### BRIEF
What lines in the records below hold the string "время"? Please show them.

(Items listed in a dataset)
★ ★ ★ ★ ★

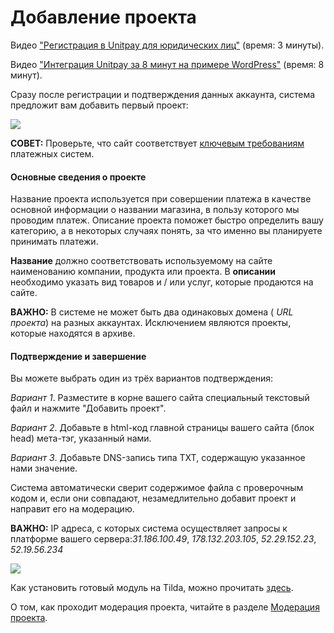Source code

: # Добавление проекта

Видео ["Регистрация в Unitpay для юридических лиц"](https://youtu.be/M-bj_1IPhMk) \(время: 3 минуты\).

Видео ["Интеграция Unitpay за 8 минут на примере WordPress"](https://youtu.be/OLaqXdp4EIY) \(время: 8 минут\).

Сразу после регистрации и подтверждения данных аккаунта, система предложит вам добавить первый проект:

![](https://d33v4339jhl8k0.cloudfront.net/docs/assets/551a91dbe4b0221aadf24410/images/5e590fb604286364bc95fee3/file-2Vyk3thLnE.png)

**СОВЕТ:** Проверьте, что сайт соответствует [ключевым требованиям](https://help.unitpay.ru/article/41-moderation#projectRules) платежных систем.



#### Основные сведения о проекте

Название проекта используется при совершении платежа в качестве основной информации о названии магазина, в пользу которого мы проводим платеж. Описание проекта поможет быстро определить вашу категорию, а в некоторых случаях понять, за что именно вы планируете принимать платежи.

**Название** должно соответствовать используемому на сайте наименованию компании, продукта или проекта. В **описании** необходимо указать вид товаров и / или услуг, которые продаются на сайте.

**ВАЖНО:** В системе не может быть два одинаковых домена \( _URL проекта_\) на разных аккаунтах. Исключением являются проекты, которые находятся в архиве.

#### 

#### Подтверждение и завершение

Вы можете выбрать один из трёх вариантов подтверждения:

_Вариант 1_. Разместите в корне вашего сайта специальный текстовый файл и нажмите "Добавить проект". 

_Вариант 2_. Добавьте в html-код главной страницы вашего сайта \(блок head\) мета-тэг, указанный нами. 

_Вариант 3_. Добавьте DNS-запись типа TXT, содержащую указанное нами значение.

Система автоматически сверит содержимое файла с проверочным кодом и, если они совпадают, незамедлительно добавит проект и направит его на модерацию.

**ВАЖНО:** IP адреса, с которых система осуществляет запросы к платформе вашего сервера:_31.186.100.49_, _178.132.203.105_, _52.29.152.23_, _52.19.56.234_

![](https://d33v4339jhl8k0.cloudfront.net/docs/assets/551a91dbe4b0221aadf24410/images/5e5913842c7d3a7e9ae870a1/file-CZuhIRsRL4.png)

Как установить готовый модуль на Tilda, можно прочитать [здесь](https://help.unitpay.ru/modules/cms-modules/tilda-1).

О том, как проходит модерация проекта, читайте в разделе [Модерация проекта](https://help.unitpay.ru/article/41-moderation).

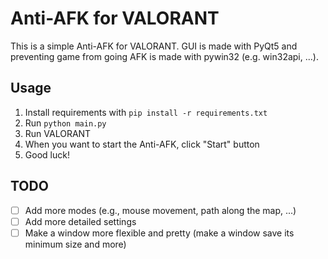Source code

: # Anti-AFK for VALORANT

This is a simple Anti-AFK for VALORANT. GUI is made with PyQt5 and preventing game from going AFK is made with pywin32 (e.g. win32api, ...).

## Usage

1. Install requirements with `pip install -r requirements.txt`
2. Run `python main.py`
3. Run VALORANT
4. When you want to start the Anti-AFK, click "Start" button
5. Good luck!

## TODO

- [ ] Add more modes (e.g., mouse movement, path along the map, ...)
- [ ] Add more detailed settings
- [ ] Make a window more flexible and pretty (make a window save its minimum size and more)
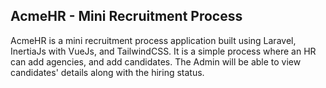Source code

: ## AcmeHR - Mini Recruitment Process

AcmeHR is a mini recruitment process application built using Laravel, InertiaJs with VueJs, and TailwindCSS. It is a simple process where an HR can add agencies, and add candidates. The Admin will be able to view candidates' details along with the hiring status.
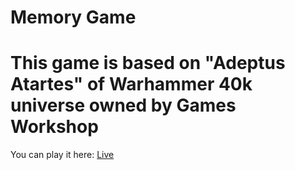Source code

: # Memory Game

# This game is based on "Adeptus Atartes" of Warhammer 40k universe owned by Games Workshop

You can play it here: [Live](https://darshan019.github.io/memoryCard/)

★ ★ ★ ★ ★

### EXERCISE ANSWER
Видео ["Регистрация в Unitpay для юридических лиц"](https://youtu.be/M-bj_1IPhMk) \(время: 3 минуты\).
Видео ["Интеграция Unitpay за 8 минут на примере WordPress"](https://youtu.be/OLaqXdp4EIY) \(время: 8 минут\).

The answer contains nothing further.